- [WHAT IS REQUIRED]: Your task is to return all of the entries below exactly, leaving out each picture.

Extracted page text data
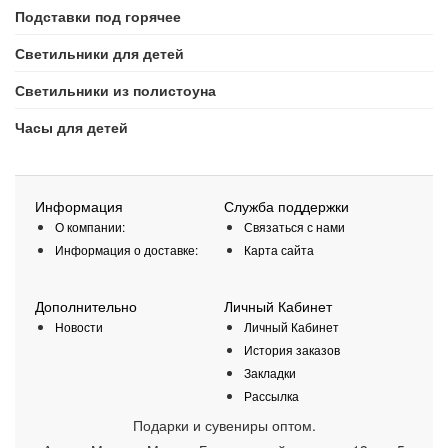
Подставки под горячее
Светильники для детей
Светильники из полистоуна
Часы для детей
Информация
Служба поддержки
О компании:
Связаться с нами
Информация о доставке:
Карта сайта
Дополнительно
Личный Кабинет
Новости
Личный Кабинет
История заказов
Закладки
Рассылка
Подарки и сувениры оптом.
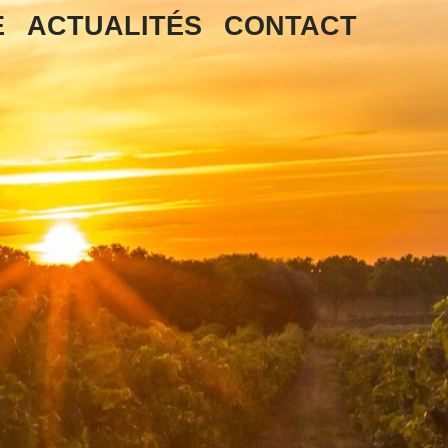
E
ACTUALITÉS
CONTACT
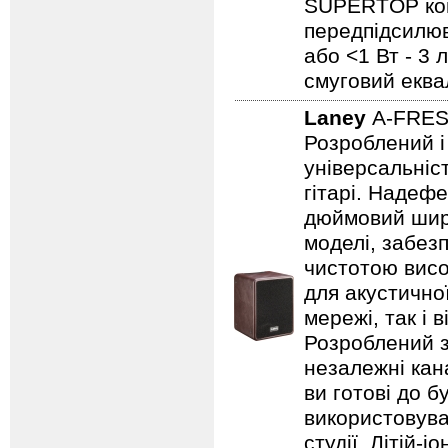
SUPERTOP ком
передпідсилюва
або <1 Вт - 3 
смуговий еква
Laney
A-FRE
Розроблений і
універсальніст
гітарі. Надеф
дюймовий широ
моделі, забезп
чистотою висо
для акустично
мережі, так і 
Розроблений з
незалежні кан
ви готові до б
використовува
студії. Літій-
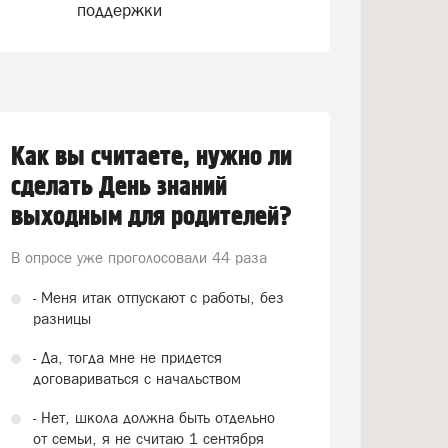
поддержки
Как вы считаете, нужно ли
сделать День знаний
выходным для родителей?
В опросе уже проголосовали
44 раза
- Меня итак отпускают с работы, без
разницы
- Да, тогда мне не придется
договариваться с начальством
- Нет, школа должна быть отдельно
от семьи, я не считаю 1 сентября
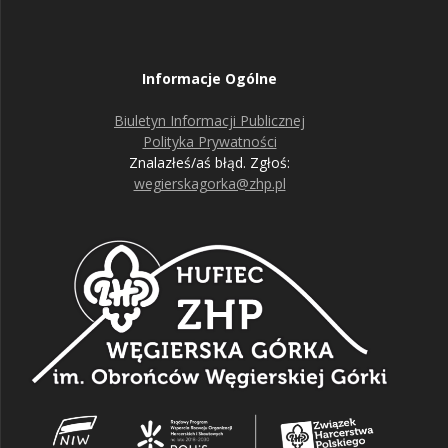
Informacje Ogólne
Biuletyn Informacji Publicznej
Polityka Prywatności
Znalazłeś/aś błąd. Zgłoś:
wegierskagorka@zhp.pl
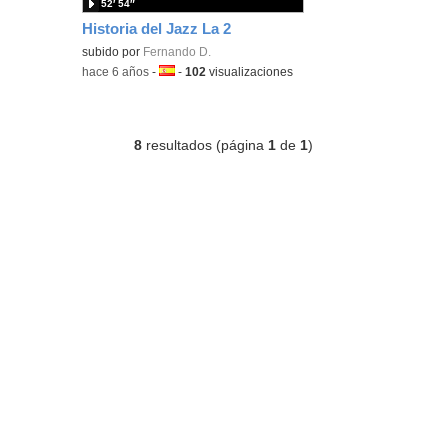
52′ 54″
Historia del Jazz La 2
subido por
Fernando D.
-
hace 6 años
-
Idioma:
-
102
visualizaciones
8
resultados (página
1
de
1
)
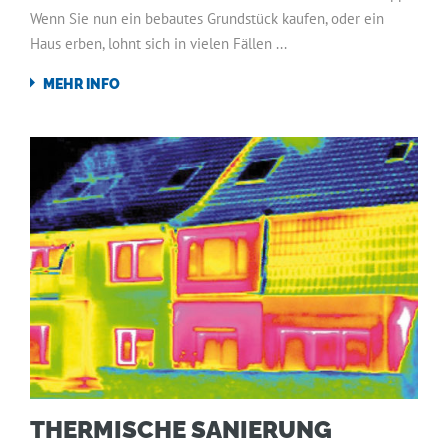
Wenn Sie nun ein bebautes Grundstück kaufen, oder ein
Haus erben, lohnt sich in vielen Fällen ...
MEHR INFO
THERMISCHE SANIERUNG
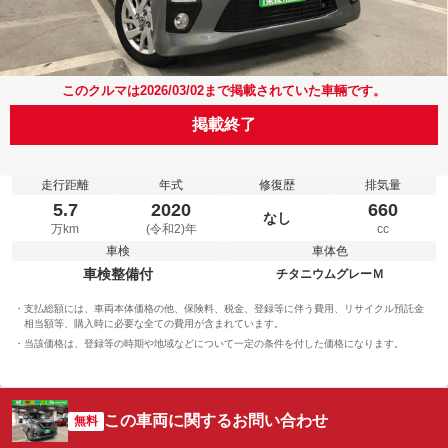
このクルマは2026/03/02まで掲載されていた車輛です。
掲載終了
走行距離
年式
修復歴
排気量
5.7
2020
660
なし
万km
(令和2)年
cc
車検
車体色
車検整備付
チタニウムグレーＭ
支払総額には、車両本体価格の他、保険料、税金、登録等に伴う費用、リサイクル預託金
相当額等、購入時に必要な全ての費用が含まれています。
当該価格は、登録等の時期や地域などについて一定の条件を付した価格になります。
この車両に関するお問い合わせ
無料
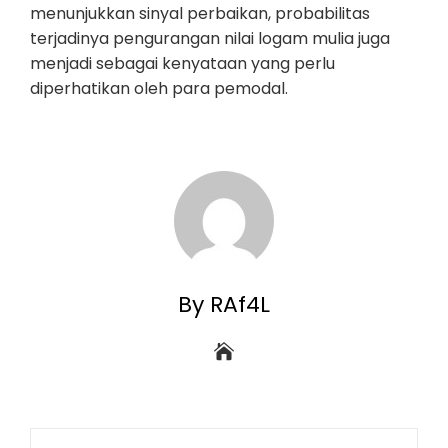
menunjukkan sinyal perbaikan, probabilitas
terjadinya pengurangan nilai logam mulia juga
menjadi sebagai kenyataan yang perlu
diperhatikan oleh para pemodal.
By RAf4L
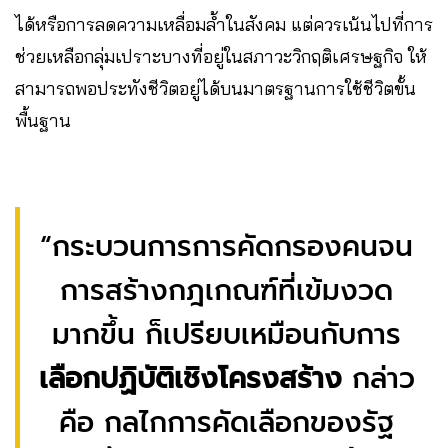
ได้หรือการลดความเหลื่อมล้ำในสังคม แต่ควรเน้นไปที่การ
ช่วยเหลือกลุ่มเปราะบางที่อยู่ในสภาวะวิกฤติเศรษฐกิจ ให้
สามารถพอประทังชีวิตอยู่ได้บนมาตรฐานการใช้ชีวิตขั้น
พื้นฐาน
“กระบวนการการคัดกรองคนจน
การสร้างกฎเกณฑ์ที่เข้มงวด
มากขึ้น ก็เปรียบเหมือนกับการ
เลือกปฏิบัติเชิงโครงสร้าง
กล่าว
คือ กลไกการคัดเลือกของรัฐ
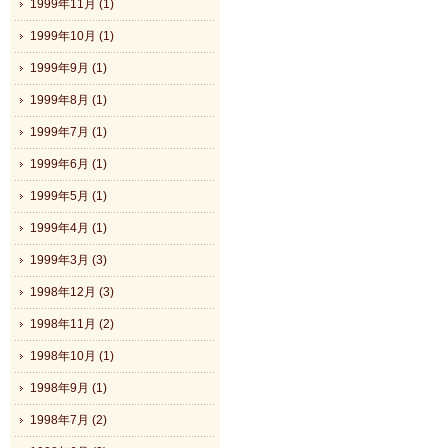
1999年11月 (1)
1999年10月 (1)
1999年9月 (1)
1999年8月 (1)
1999年7月 (1)
1999年6月 (1)
1999年5月 (1)
1999年4月 (1)
1999年3月 (3)
1998年12月 (3)
1998年11月 (2)
1998年10月 (1)
1998年9月 (1)
1998年7月 (2)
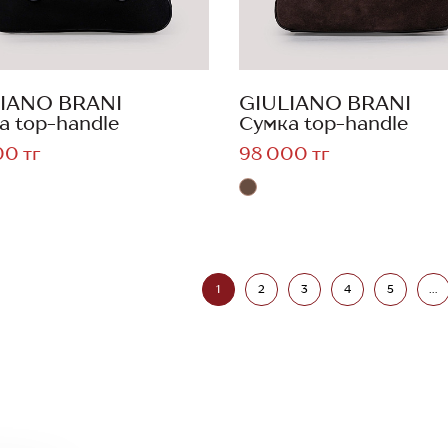
IANO BRANI
GIULIANO BRANI
а top-handle
Сумка top-handle
00 тг
98 000 тг
1
2
3
4
5
...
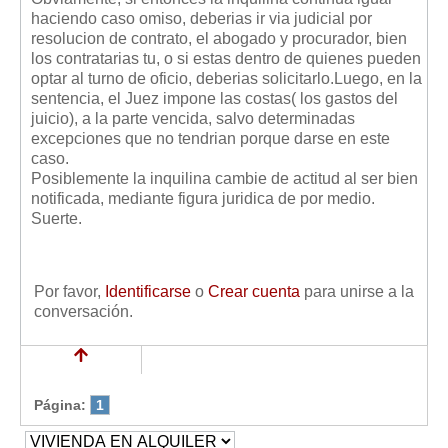
haciendo caso omiso, deberias ir via judicial por
resolucion de contrato, el abogado y procurador, bien
los contratarias tu, o si estas dentro de quienes pueden
optar al turno de oficio, deberias solicitarlo.Luego, en la
sentencia, el Juez impone las costas( los gastos del
juicio), a la parte vencida, salvo determinadas
excepciones que no tendrian porque darse en este
caso.
Posiblemente la inquilina cambie de actitud al ser bien
notificada, mediante figura juridica de por medio.
Suerte.
Por favor,
Identificarse
o
Crear cuenta
para unirse a la
conversación.
Página:
1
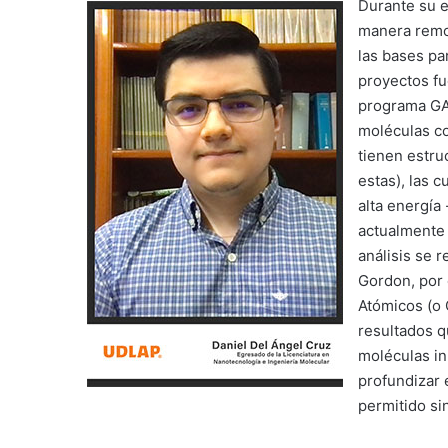
Durante su e
manera remot
las bases pa
proyectos fu
programa GA
moléculas co
tienen estru
estas), las 
alta energía 
actualmente 
análisis se 
Gordon, por 
Atómicos (o 
resultados q
moléculas in
profundizar 
permitido si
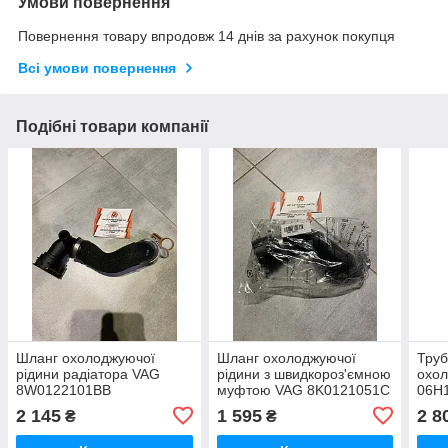
Умови повернення
Повернення товару впродовж 14 днів за рахунок покупця
Всі умови повернення
Подібні товари компанії
Шланг охолоджуючої
Шланг охолоджуючої
Труб
рідини радіатора VAG
рідини з швидкороз'ємною
охо
8W0122101BB
муфтою VAG 8K0121051C
06H
2 145
1 595
2 8
₴
₴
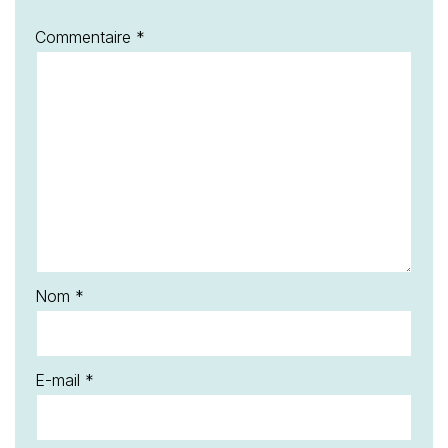
Commentaire
*
Nom
*
E-mail
*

- [WRITTEN RESPONSE]:
Подставки под горячее
Светильники для детей
Светильники из полистоуна
Часы для детей
Информация
Служба поддержки
О компании:
Связаться с нами
Информация о доставке:
Карта сайта
Дополнительно
Личный Кабинет
Новости
Личный Кабинет
История заказов
Закладки
Рассылка
Подарки и сувениры оптом.
E
ACTUALITÉS
CONTACT
SUPERTOP ком
передпідсилюва
або <1 Вт - 3 
смуговий еква
Laney
A-FRE
Розроблений і
універсальніст
гітарі. Надеф
дюймовий широ
моделі, забезп
чистотою висо
для акустично
мережі, так і 
Розроблений з
незалежні кан
ви готові до б
використовува
студії. Літій-
поддержки
Как вы считаете, нужно ли
сделать День знаний
выходным для родителей?
В опросе уже проголосовали
44 раза
- Меня итак отпускают с работы, без
разницы
- Да, тогда мне не придется
договариваться с начальством
- Нет, школа должна быть отдельно
от семьи, я не считаю 1 сентября
Informacje Ogólne
Biuletyn Informacji Publicznej
Polityka Prywatności
Znalazłeś/aś błąd. Zgłoś:
wegierskagorka@zhp.pl
52′ 54″
Historia del Jazz La 2
subido por
Fernando D.
-
hace 6 años
-
Idioma:
-
102
visualizaciones
8
resultados (página
1
de
1
)
Wenn Sie nun ein bebautes Grundstück kaufen, oder ein
Haus erben, lohnt sich in vielen Fällen ...
MEHR INFO
THERMISCHE SANIERUNG
このクルマは2026/03/02まで掲載されていた車輛です。
掲載終了
走行距離
年式
修復歴
排気量
5.7
2020
660
なし
万km
(令和2)年
cc
車検
車体色
車検整備付
チタニウムグレーＭ
支払総額には、車両本体価格の他、保険料、税金、登録等に伴う費用、リサイクル預託金
相当額等、購入時に必要な全ての費用が含まれています。
当該価格は、登録等の時期や地域などについて一定の条件を付した価格になります。
この車両に関するお問い合わせ
無料
menunjukkan sinyal perbaikan, probabilitas
terjadinya pengurangan nilai logam mulia juga
menjadi sebagai kenyataan yang perlu
diperhatikan oleh para pemodal.
By RAf4L
ได้หรือการลดความเหลื่อมล้ำในสังคม แต่ควรเน้นไปที่การ
ช่วยเหลือกลุ่มเปราะบางที่อยู่ในสภาวะวิกฤติเศรษฐกิจ ให้
สามารถพอประทังชีวิตอยู่ได้บนมาตรฐานการใช้ชีวิตขั้น
พื้นฐาน
“กระบวนการการคัดกรองคนจน
การสร้างกฎเกณฑ์ที่เข้มงวด
มากขึ้น ก็เปรียบเหมือนกับการ
เลือกปฏิบัติเชิงโครงสร้าง
กล่าว
คือ กลไกการคัดเลือกของรัฐ
1999年11月 (1)
1999年10月 (1)
1999年9月 (1)
1999年8月 (1)
1999年7月 (1)
1999年6月 (1)
1999年5月 (1)
1999年4月 (1)
1999年3月 (3)
1998年12月 (3)
1998年11月 (2)
1998年10月 (1)
1998年9月 (1)
1998年7月 (2)
IANO BRANI
GIULIANO BRANI
а top-handle
Сумка top-handle
00 тг
98 000 тг
1
2
3
4
5
...
haciendo caso omiso, deberias ir via judicial por
resolucion de contrato, el abogado y procurador, bien
los contratarias tu, o si estas dentro de quienes pueden
optar al turno de oficio, deberias solicitarlo.Luego, en la
sentencia, el Juez impone las costas( los gastos del
juicio), a la parte vencida, salvo determinadas
excepciones que no tendrian porque darse en este
caso.
Posiblemente la inquilina cambie de actitud al ser bien
notificada, mediante figura juridica de por medio.
Suerte.
Por favor,
Identificarse
o
Crear cuenta
para unirse a la
conversación.
Página:
1
Durante su e
manera remot
las bases pa
proyectos fu
programa GA
moléculas co
tienen estru
estas), las 
alta energía 
actualmente 
análisis se 
Gordon, por 
Atómicos (o 
resultados q
moléculas in
profundizar 
permitido si
Умови повернення
Повернення товару впродовж 14 днів за рахунок покупця
Всі умови повернення
Подібні товари компанії
Шланг охолоджуючої
Шланг охолоджуючої
Труб
рідини радіатора VAG
рідини з швидкороз'ємною
охо
8W0122101BB
муфтою VAG 8K0121051C
06H
2 145
1 595
2 8
₴
₴
Commentaire
*
Nom
*
E-mail
*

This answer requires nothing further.